/minimal-search-engine

A minimal search engine written in C++

Primary LanguageC++

Minimal Search Engine

A minimal search engine written in C++ for the TREC WSJ collection.

Usage

Build

The program can be built using make. Just cd into the src directory and run

make

Index

To index a TREC collection located at <infile.xml>, use

./index <infile.xml>

This will create four files required by the search engine: dictionary.bin, docnos.bin, lengths.bin & postings.bin

Search

The search program reads queries line by line from stdin. All relevant documents are printed to stdout sorted by document normalized term frequencies. This executable must be run in the same directory as the previously generated index.

./search

Search terms are expected to be separated by whitespace (although any non-alphanumeric characters also act as token delimiters)

The output will be in the form <docno> <rsv> with one document on each line.

Notes

Tested on my laptop (AMD® Ryzen 7 4800u) running Fedora 33.
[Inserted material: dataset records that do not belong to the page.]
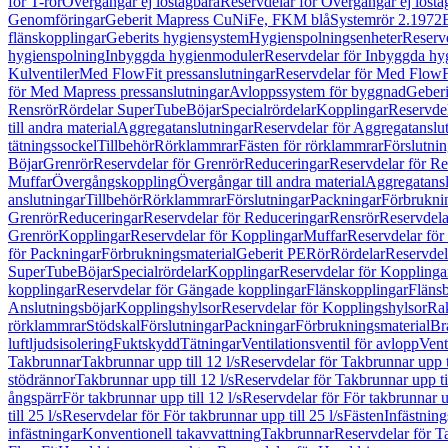
för T-rör
Övergångar ej löstagbara
Reservdelar för Övergångar ej lösta
Genomföringar
Geberit Mapress CuNiFe, FKM blå
Systemrör 2.1972
flänskopplingar
Geberits hygiensystem
Hygienspolningsenheter
Reserv
hygienspolning
Inbyggda hygienmoduler
Reservdelar för Inbyggda h
Kulventiler
Med FlowFit pressanslutningar
Reservdelar för Med FlowFi
för Med Mapress pressanslutningar
Avloppssystem för byggnad
Geberi
Rensrör
Rördelar SuperTube
Böjar
Specialrördelar
Kopplingar
Reservdel
till andra material
Aggregatanslutningar
Reservdelar för Aggregatanslu
tätningssockel
Tillbehör
Rörklammrar
Fästen för rörklammrar
Förslutnin
Böjar
Grenrör
Reservdelar för Grenrör
Reduceringar
Reservdelar för R
Muffar
Övergångskoppling
Övergångar till andra material
Aggregatansl
anslutningar
Tillbehör
Rörklammrar
Förslutningar
Packningar
Förbrukni
Grenrör
Reduceringar
Reservdelar för Reduceringar
Rensrör
Reservdela
Grenrör
Kopplingar
Reservdelar för Kopplingar
Muffar
Reservdelar för
för Packningar
Förbrukningsmaterial
Geberit PE
Rör
Rördelar
Reservdel
SuperTube
Böjar
Specialrördelar
Kopplingar
Reservdelar för Kopplinga
kopplingar
Reservdelar för Gängade kopplingar
Flänskopplingar
Fläns
Anslutningsböjar
Kopplingshylsor
Reservdelar för Kopplingshylsor
Rak
rörklammrar
Stödskal
Förslutningar
Packningar
Förbrukningsmaterial
Br
luftljudsisolering
Fuktskydd
Tätningar
Ventilationsventil för avlopp
Vent
Takbrunnar
Takbrunnar upp till 12 l/s
Reservdelar för Takbrunnar upp ti
stödrännor
Takbrunnar upp till 12 l/s
Reservdelar för Takbrunnar upp til
ångspärr
För takbrunnar upp till 12 l/s
Reservdelar för För takbrunnar up
till 25 l/s
Reservdelar för För takbrunnar upp till 25 l/s
Fästen
Infästnin
infästningar
Konventionell takavvattning
Takbrunnar
Reservdelar för T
  • It takes approximately 15s to index the TREC WSJ collection containing 173252 documents.
  • It takes less than two seconds to search the 50 queries in test.queries

Some ideas for improving/extending this project:

  • Refactor code using a more consistent C++ style
  • Speed up document parsing by ignoring line breaks
  • Use a better ranking function
  • Merge the index files into one binary
  • Verify the index integrity
  • Investigate using a compiled index